● 課題の要件:
#1 次の(a)〜(c)が映画レビューの内容と合っているか、それぞれ「はい」か「いいえ」で答え、決め手となる本文の言葉をそのまま引用してください。(a) 映画は1971年のF1モナコグランプリの週末を描いている。(b) 当時のマシンにはヘイローが付いていた。(c) コースの真横で寝そべっている観客もいた。
#2 映画レビューで、ジャッキー・スチュワートがドライビングアドバイスをしているチームメイトは誰ですか。
#3 映画レビューから、「マシンコンセプトや大きさはい」で始まり「あとコース脇からスチュワートが見た他のドライバーのドライビング評も面白い。」で終わる部分を正確に書き写してください。

::: 抜粋本文 :::

すぎち

ウィークエンド・チャンピオン 〜モンテカルロ 1971〜のすぎちのレビュー・感想・評価

4.0
1971年 F1モナコグランプリのウィークエンドを描いた実録映画





▽以下ネタバレ注意▼





若きジャッキー・スチュワートにチーム監督のケン・ティレルの姿が観れるのはレア

生まれてない時代のF1の世界なので
もう観るだけで新鮮でした

マシンコンセプトや大きさはいまと全然違うし、マシンに※ヘイロー(halo)などもなく

※飛来するマシン残骸やパーツの破片などからドライバーの頭部を保護するためのコックピット保護装置のこと

簡易なヘッドレストが真後ろにあるだけ真横と前方に頭部を守る物がない時代…

市街地サーキットとはいえコース上の真横で寝そべっている客も居て安全性に至っては皆無に等しい。またコースの中にいるカメラマン達もまた走るマシンのすぐ近くに居るから恐ろしい

ジャッキー・スチュワートが市販車に乗ってコースを紹介してくれるのと、チームメイトのフランソワ・セヴェールにドライビングアドバイスをしているシーンが良かった

あとコース脇からスチュワートが見た他のドライバーのドライビング評も面白い。

::: 表示情報 :::

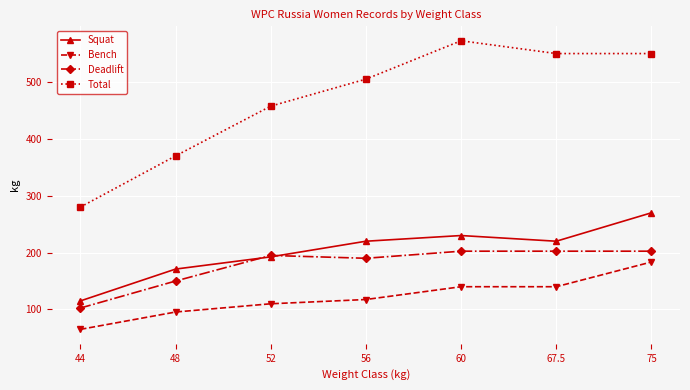

What is the average value of the Total series?

469.3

:::

● 問題の解答:
#1
(a) はい：「1971年 F1モナコグランプリのウィークエンドを描いた実録映画」
(b) いいえ：「マシンに※ヘイロー(halo)などもなく」
(c) はい：「コース上の真横で寝そべっている客も居て」

#2 フランソワ・セヴェールです。

#3
マシンコンセプトや大きさはいまと全然違うし、マシンに※ヘイロー(halo)などもなく

※飛来するマシン残骸やパーツの破片などからドライバーの頭部を保護するためのコックピット保護装置のこと

簡易なヘッドレストが真後ろにあるだけ真横と前方に頭部を守る物がない時代…

市街地サーキットとはいえコース上の真横で寝そべっている客も居て安全性に至っては皆無に等しい。またコースの中にいるカメラマン達もまた走るマシンのすぐ近くに居るから恐ろしい

ジャッキー・スチュワートが市販車に乗ってコースを紹介してくれるのと、チームメイトのフランソワ・セヴェールにドライビングアドバイスをしているシーンが良かった

あとコース脇からスチュワートが見た他のドライバーのドライビング評も面白い。